Christopher Hill told reporters after meeting his South Korean and Japanese counterparts that they would recommend a few possible dates to China, which has hosted previous talks and is the communist North's closest ally.
"We proposed a couple of dates. Everyone has a busy calendar in December but I think we'll find something and we look forward to having the Chinese set the date very soon," he said.
"I think we had pretty good agreement on how to approach the round which we really want to be substantive and successful."
The trilateral meeting took place on the sidelines of the annual week-long gathering of the Asia-Pacific Economic Cooperation (APEC) forum, at which the North Korean nuclear crisis is a key issue.
The gathering comes less than two weeks after North Korea agreed in secret negotiations in Beijing to return to the six-nation talks, which involve the two Koreas, China, Japan, Russia and the United States.
Hill, who arrived late Tuesday in the Vietnamese capital, held talks with South Korea's Chung Yung-Woo at a Hanoi hotel, before going into a three-way meeting that also included Japanese negotiator Kenichiro Sasae.
"I think we are making good progress," said Chung, who later held his own bilateral meeting with Sasae.
The six-party talks, stalled since last year, are aimed at convincing the Stalinist regime to abandon its nuclear ambitions, which were put on display last month when the North stunned the world with its first atom bomb test.
The October 9 test triggered the imposition of UN sanctions against the North, the only one of the six nations involved in the disarmament talks that is not a member of APEC.
The US negotiator said there was "great harmony" among the five nations as to how to handle the North Korean crisis.
When asked why envoys from China and Russia had not met the other three negotiators in Hanoi on Wednesday, a Japanese official said the five nations did not want Pyongyang to feel they were "ganging up" on the regime.
"The final objective is not to antagonise North Korea, but for them to abandon their nuclear program," he said.
Hill, asked if the talks could resume later this month, replied: "We're here for another few days so I think it would be difficult in November, but it's not to be excluded.
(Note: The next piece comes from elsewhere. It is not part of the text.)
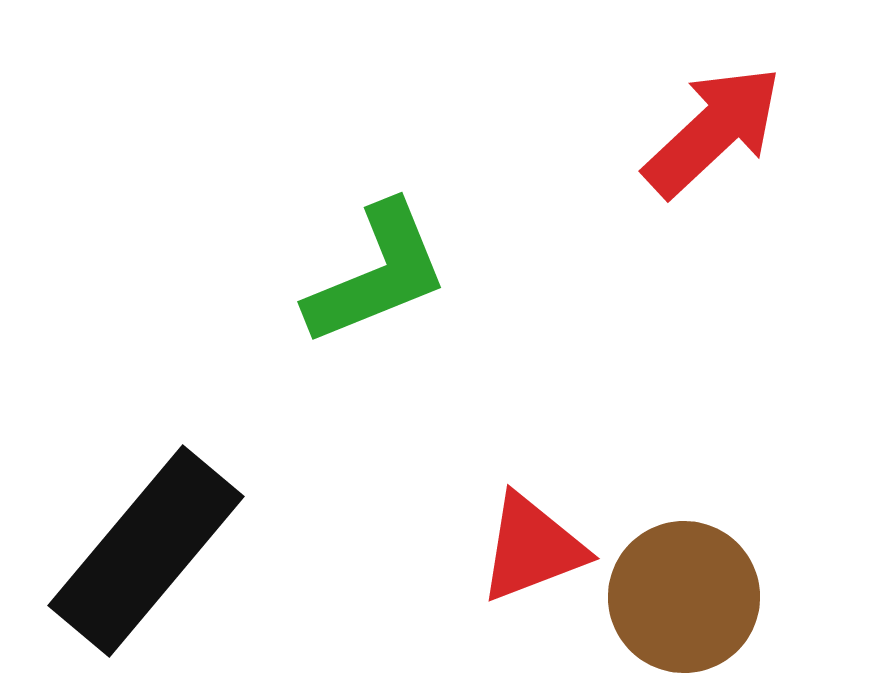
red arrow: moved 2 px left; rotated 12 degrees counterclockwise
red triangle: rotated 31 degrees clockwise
But I guess that December is more realistic."
"We all feel the process really needs to show progress and this is why we need to plan this next round very carefully."
South Korea's Chung agreed that careful planning, not the precise date, was the key to making the negotiations a success.
"Timing is not an issue now that North Korea has decided to return to the talks. The question is how will we prepare for a successful meeting," he said.
APEC leaders are to express "strong support for a diplomatic solution" to the crisis and "concern" over Pyongyang's weapons test, according to a draft joint communiqué obtained Wednesday by AFP.
The leaders will call for quick implementation of a September 2005 agreement under which the North agreed to scrap its nuclear program in exchange for energy and economic aid, and a quick resumption of the six-party talks.
The Japanese official said APEC leaders were unlikely to issue a separate statement on North Korea, which would be seen as a more direct expression of concern than references to the crisis in a final joint communiqué.
"APEC is not a framework to have such a statement," he told AFP.